TEXT SECTION:
Germany 1920: The Working Class Stood Up to an Authoritarian Regime

Strikers march against the Kapp Putsch, March 1920. (Photo Credit Unknown)

In the past two months the Trump administration has rampaged through the U.S. government, firing tens of thousands, destroying basic systems that have functioned for decades, ignoring court orders, attacking free speech and any type of dissent, eliminating entire departments and agencies, and removing any opposition to him, Musk, and their minions.

In the face of these attacks on things that millions of working people rely upon, many ask what can be done to stop them. We see scattered protests, many passionate but mostly small. Some still look to the Democrats, hoping that they will somehow “do the right thing,” despite all the evidence. Some are looking to the courts. Some ask what we ourselves can do.

There is only one force that is capable of both challenging and stopping the reactionary Trump bulldozer. It’s not the courts, it’s not Congress, nor will it be the Democrats. The force is the working class. We have the power to intervene in society in ways that can stop powerful people and forces.

Today, March 14, is the anniversary of one event that demonstrated the power of the working class to stop in its tracks an authoritarian dictatorship. Today we are seeing the Trump administration rapidly head in a more authoritarian and dictatorial direction. For anyone wondering what it will take to stop the Trump administration from continuing its attacks on us, we can look to the working-class response to the Kapp Putsch in 1920 Germany for inspiration.

WORK INSTRUCTIONS:
[1] Quote the article on the Kapp Putsch, beginning at the words "In the past" and stopping after "and their minions.".
[2] Answer these questions from the article on the Kapp Putsch:
(a) In what month and year were the strikers in the photo marching?
(b) What does the article name as the only force able to stop the Trump administration?
(c) On what date is the anniversary that the article marks?
The listing is separate material, unrelated to the article on the Kapp Putsch.

AVAILABLE DATA:

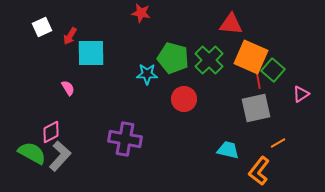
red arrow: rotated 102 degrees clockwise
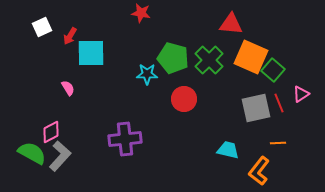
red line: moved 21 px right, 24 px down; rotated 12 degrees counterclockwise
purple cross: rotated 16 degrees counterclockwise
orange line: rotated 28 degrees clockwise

TASK-BY-TASK SOLUTIONS:
[1]
In the past two months the Trump administration has rampaged through the U.S. government, firing tens of thousands, destroying basic systems that have functioned for decades, ignoring court orders, attacking free speech and any type of dissent, eliminating entire departments and agencies, and removing any opposition to him, Musk, and their minions.

[2]
(a) March 1920
(b) The working class
(c) March 14